Hope all is well.
And yes, Nurses are the glue that keeps Hospitals working. I've often thought their Uni degrees should be provided Free of Charge because they never get the salary opportunities they deserve and without them, our health system just wouldn't be.
SWMBO is a critical care nurse and I'm also in total agreement with the above statement. If certain groups had their way, nurses wouldn't get paid penalty rates either, further devaluing their salary.
Yes - I think the penalty rates earned in the service industry are being lumped into the penalty rates earned by Police, Ambos and Nurses for instance. Just wrong.
I think the problem is more in how the nursing population has been "managed" or afforded any opportunities, and the mismanagement of hospitals overall to go with it.
I'm not sure about providing their degrees free of charge. We can all agree that nurses are an invaluable part of the health system, but to the degree (pun intended) that they should be entitled to free degrees? Other professions - admittedly who may not be able to boast that their occupations are equally indispensable - may have something to say about that. Our capitalist society ensures that the argument that a nurse may never be able to earn the salaries deserving of their value is an essentially invalid one.
The interesting thing about penalty rates for nurses is that you end up having a rather skewed roster demand in some cases where everyone only wants to work when there is no ordinary time, only penalty (OK, not everyone, but it is heavily skewed). It may then be more popular for nurses to simply sign up through nursing agencies rather than institutions proper as there is a greater flexibility that they can gain the hours that they want, including penalty hours. This may be additionally stressful to the core staff at hospitals etc.
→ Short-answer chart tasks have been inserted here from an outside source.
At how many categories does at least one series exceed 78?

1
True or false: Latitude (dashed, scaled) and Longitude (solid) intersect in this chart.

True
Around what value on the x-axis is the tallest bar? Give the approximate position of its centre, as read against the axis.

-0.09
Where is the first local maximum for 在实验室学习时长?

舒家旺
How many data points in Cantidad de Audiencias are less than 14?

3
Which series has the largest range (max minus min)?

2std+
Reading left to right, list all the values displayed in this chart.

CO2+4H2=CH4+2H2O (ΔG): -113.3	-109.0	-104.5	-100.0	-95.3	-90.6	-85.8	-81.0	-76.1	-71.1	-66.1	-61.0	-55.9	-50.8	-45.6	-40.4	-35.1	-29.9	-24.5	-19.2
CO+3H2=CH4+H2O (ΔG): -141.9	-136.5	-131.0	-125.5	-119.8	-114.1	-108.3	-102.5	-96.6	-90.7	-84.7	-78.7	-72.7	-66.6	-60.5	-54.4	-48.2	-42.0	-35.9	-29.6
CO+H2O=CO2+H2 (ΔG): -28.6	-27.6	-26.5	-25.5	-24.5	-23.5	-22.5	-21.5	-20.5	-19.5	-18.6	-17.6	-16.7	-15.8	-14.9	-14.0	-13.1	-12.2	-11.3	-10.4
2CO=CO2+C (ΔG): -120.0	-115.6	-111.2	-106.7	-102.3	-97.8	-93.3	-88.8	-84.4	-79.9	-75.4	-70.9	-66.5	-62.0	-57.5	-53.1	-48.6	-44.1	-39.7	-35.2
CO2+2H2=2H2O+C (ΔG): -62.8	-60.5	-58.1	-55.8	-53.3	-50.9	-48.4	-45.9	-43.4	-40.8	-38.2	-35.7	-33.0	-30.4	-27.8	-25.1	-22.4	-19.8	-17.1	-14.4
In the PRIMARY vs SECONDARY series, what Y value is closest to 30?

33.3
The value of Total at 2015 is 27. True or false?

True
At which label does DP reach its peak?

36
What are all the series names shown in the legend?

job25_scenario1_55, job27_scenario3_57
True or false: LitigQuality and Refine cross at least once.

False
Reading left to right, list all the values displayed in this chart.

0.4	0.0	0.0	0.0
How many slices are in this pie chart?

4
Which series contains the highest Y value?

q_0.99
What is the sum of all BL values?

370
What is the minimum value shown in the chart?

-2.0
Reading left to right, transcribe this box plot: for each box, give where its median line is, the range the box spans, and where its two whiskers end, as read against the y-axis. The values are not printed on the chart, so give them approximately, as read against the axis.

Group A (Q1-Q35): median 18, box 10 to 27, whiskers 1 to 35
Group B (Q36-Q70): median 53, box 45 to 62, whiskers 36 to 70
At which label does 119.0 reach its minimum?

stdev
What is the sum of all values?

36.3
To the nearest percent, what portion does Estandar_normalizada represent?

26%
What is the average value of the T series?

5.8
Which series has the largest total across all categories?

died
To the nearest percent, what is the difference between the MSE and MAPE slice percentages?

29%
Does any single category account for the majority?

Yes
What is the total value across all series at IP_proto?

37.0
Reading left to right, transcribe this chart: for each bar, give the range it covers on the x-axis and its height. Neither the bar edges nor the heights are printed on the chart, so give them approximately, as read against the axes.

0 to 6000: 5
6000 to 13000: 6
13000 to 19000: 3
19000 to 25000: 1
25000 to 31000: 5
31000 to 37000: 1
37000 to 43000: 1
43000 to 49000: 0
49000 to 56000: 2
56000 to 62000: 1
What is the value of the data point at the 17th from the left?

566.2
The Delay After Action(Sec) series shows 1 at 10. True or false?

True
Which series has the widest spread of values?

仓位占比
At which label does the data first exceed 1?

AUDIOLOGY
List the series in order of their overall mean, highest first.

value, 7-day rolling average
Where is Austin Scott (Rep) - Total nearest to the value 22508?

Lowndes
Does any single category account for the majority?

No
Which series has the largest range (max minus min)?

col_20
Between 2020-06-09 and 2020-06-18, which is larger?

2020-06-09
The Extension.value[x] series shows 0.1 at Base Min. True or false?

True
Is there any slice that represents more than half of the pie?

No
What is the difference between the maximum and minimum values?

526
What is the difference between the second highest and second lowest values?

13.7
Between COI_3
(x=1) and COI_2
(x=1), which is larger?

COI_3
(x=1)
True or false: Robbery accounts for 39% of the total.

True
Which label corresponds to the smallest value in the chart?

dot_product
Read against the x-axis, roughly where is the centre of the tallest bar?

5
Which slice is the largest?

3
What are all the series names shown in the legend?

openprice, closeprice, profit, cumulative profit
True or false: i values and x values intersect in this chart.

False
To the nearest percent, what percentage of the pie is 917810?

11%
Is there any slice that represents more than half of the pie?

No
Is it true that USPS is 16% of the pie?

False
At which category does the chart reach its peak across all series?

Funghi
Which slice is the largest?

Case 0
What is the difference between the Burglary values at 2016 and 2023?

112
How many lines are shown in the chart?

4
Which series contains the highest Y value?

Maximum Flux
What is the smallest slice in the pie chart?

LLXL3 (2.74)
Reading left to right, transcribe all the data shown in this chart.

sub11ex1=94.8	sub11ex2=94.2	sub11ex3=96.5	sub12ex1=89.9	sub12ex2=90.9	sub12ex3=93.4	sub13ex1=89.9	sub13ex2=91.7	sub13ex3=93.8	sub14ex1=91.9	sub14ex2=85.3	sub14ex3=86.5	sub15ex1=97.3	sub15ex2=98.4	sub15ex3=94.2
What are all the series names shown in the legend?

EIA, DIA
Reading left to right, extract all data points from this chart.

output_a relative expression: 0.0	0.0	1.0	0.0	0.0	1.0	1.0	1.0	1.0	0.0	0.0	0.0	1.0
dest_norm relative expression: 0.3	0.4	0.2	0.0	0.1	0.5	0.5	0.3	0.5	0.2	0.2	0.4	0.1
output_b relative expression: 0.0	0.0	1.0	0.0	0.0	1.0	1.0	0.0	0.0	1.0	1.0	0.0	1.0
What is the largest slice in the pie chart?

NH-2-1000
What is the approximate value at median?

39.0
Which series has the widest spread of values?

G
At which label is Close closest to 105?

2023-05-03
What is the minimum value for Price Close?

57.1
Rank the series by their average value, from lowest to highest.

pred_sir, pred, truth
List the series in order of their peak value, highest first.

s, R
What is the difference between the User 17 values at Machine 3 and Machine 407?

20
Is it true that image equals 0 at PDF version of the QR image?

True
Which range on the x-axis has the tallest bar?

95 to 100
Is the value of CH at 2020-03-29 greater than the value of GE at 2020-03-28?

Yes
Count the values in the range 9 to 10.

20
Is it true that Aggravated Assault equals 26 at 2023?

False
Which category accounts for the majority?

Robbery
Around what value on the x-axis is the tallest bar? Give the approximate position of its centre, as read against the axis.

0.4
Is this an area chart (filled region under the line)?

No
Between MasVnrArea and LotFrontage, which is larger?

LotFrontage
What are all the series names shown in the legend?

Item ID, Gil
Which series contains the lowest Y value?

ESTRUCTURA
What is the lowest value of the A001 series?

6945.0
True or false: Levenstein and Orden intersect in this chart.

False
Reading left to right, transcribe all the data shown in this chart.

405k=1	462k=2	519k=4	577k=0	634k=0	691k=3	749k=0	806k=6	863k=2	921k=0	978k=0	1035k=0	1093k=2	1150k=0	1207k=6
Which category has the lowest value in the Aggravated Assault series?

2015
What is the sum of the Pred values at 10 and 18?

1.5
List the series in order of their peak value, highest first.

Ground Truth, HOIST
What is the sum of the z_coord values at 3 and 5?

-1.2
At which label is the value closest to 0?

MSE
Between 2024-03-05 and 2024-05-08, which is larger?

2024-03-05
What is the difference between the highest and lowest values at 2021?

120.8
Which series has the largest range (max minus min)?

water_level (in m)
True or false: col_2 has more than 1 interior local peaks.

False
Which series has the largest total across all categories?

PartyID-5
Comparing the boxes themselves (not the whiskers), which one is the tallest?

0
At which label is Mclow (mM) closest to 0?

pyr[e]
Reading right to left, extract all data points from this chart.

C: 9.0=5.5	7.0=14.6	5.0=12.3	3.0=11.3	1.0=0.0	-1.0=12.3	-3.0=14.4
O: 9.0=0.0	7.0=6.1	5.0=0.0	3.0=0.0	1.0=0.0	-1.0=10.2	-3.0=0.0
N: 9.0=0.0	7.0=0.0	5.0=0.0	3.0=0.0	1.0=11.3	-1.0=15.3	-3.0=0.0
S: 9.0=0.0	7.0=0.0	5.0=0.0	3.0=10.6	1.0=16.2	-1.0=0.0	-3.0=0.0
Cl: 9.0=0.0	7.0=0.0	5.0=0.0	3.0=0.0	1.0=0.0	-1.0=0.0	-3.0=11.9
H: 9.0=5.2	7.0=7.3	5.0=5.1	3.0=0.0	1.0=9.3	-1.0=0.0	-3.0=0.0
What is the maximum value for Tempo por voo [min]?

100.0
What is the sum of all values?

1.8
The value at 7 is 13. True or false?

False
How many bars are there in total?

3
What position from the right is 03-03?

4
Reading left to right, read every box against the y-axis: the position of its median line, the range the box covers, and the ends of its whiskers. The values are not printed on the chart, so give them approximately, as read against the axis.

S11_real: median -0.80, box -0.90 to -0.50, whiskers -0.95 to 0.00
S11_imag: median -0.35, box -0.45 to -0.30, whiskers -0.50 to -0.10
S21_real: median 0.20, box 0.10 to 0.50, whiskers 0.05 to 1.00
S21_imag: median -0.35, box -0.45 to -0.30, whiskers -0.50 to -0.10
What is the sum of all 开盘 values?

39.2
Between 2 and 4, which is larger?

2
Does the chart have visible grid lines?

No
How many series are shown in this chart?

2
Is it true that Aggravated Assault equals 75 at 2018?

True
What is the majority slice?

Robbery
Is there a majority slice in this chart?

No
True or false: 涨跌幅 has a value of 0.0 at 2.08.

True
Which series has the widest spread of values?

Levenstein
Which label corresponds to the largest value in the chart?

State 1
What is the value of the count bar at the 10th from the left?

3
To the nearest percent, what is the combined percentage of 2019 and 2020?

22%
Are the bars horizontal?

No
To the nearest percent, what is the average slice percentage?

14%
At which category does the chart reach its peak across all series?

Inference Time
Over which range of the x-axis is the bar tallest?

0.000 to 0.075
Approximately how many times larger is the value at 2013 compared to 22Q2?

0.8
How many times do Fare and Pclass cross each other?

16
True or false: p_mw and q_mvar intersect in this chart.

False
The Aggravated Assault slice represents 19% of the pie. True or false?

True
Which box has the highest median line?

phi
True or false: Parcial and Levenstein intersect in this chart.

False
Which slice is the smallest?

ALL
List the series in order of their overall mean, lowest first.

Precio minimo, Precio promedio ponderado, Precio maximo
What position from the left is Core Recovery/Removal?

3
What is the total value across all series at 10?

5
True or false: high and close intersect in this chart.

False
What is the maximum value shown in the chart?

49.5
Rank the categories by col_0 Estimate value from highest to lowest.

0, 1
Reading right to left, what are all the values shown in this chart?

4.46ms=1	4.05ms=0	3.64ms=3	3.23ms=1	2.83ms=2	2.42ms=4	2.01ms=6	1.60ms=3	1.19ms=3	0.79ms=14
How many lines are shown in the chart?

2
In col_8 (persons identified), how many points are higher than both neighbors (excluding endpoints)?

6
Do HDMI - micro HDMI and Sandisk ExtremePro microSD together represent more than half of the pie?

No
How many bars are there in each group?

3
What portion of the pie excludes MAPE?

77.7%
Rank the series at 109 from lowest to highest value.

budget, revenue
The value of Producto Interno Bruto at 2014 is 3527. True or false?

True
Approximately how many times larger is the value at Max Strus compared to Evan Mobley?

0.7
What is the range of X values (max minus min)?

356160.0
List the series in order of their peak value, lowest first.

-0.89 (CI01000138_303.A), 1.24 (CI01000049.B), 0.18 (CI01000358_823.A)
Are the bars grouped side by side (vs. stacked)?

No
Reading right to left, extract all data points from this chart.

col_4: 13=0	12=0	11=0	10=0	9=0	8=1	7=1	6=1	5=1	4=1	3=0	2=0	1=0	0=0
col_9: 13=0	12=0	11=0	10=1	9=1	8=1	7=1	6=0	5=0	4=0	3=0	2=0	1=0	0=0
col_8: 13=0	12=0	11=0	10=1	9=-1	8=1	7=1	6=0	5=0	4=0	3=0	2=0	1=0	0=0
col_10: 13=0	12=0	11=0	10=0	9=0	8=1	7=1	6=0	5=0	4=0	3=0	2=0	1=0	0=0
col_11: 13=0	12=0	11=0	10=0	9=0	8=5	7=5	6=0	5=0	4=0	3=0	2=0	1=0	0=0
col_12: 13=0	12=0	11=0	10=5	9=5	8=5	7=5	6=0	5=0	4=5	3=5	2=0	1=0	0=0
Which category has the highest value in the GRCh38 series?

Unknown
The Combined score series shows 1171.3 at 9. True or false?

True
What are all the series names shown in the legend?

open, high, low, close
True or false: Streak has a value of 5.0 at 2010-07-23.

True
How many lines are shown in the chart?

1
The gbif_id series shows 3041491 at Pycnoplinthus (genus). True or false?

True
We can have a whole new argument about penalty rates and their merits. As for the argument about penalty rates, I don't think police, ambulance and nurses are and should necessarily be immune to that argument. That doesn't mean that the model scenario of removing penalty rates for all will simply mean take the status quo and simply chop off the penalty loading; it just means the staffing management and award levels of the current need to be completely reworked - at least that's how I see it.
My mother has been an ICU nurse for nearly 30 years. Since I was born, I've only known her to work weekends and sometimes on weekday nights in the last 8 years or so. She has never been interested in advancement to management or so on. But her take home salary seems to be quite healthy from what I could gather. That said, I'll plead naivety here because I don't know exactly how much a full time graduate hospital nurse earns.
Now that the system has seemed to catch up with the numbers (mainly through actively importing nurses from overseas - nothing wrong with skilled migration, but the amounts they were paying to import nurses in was astronomical), they are also shrinking down the number of hospitals and generally trying to make the public sector as unattractive as possible.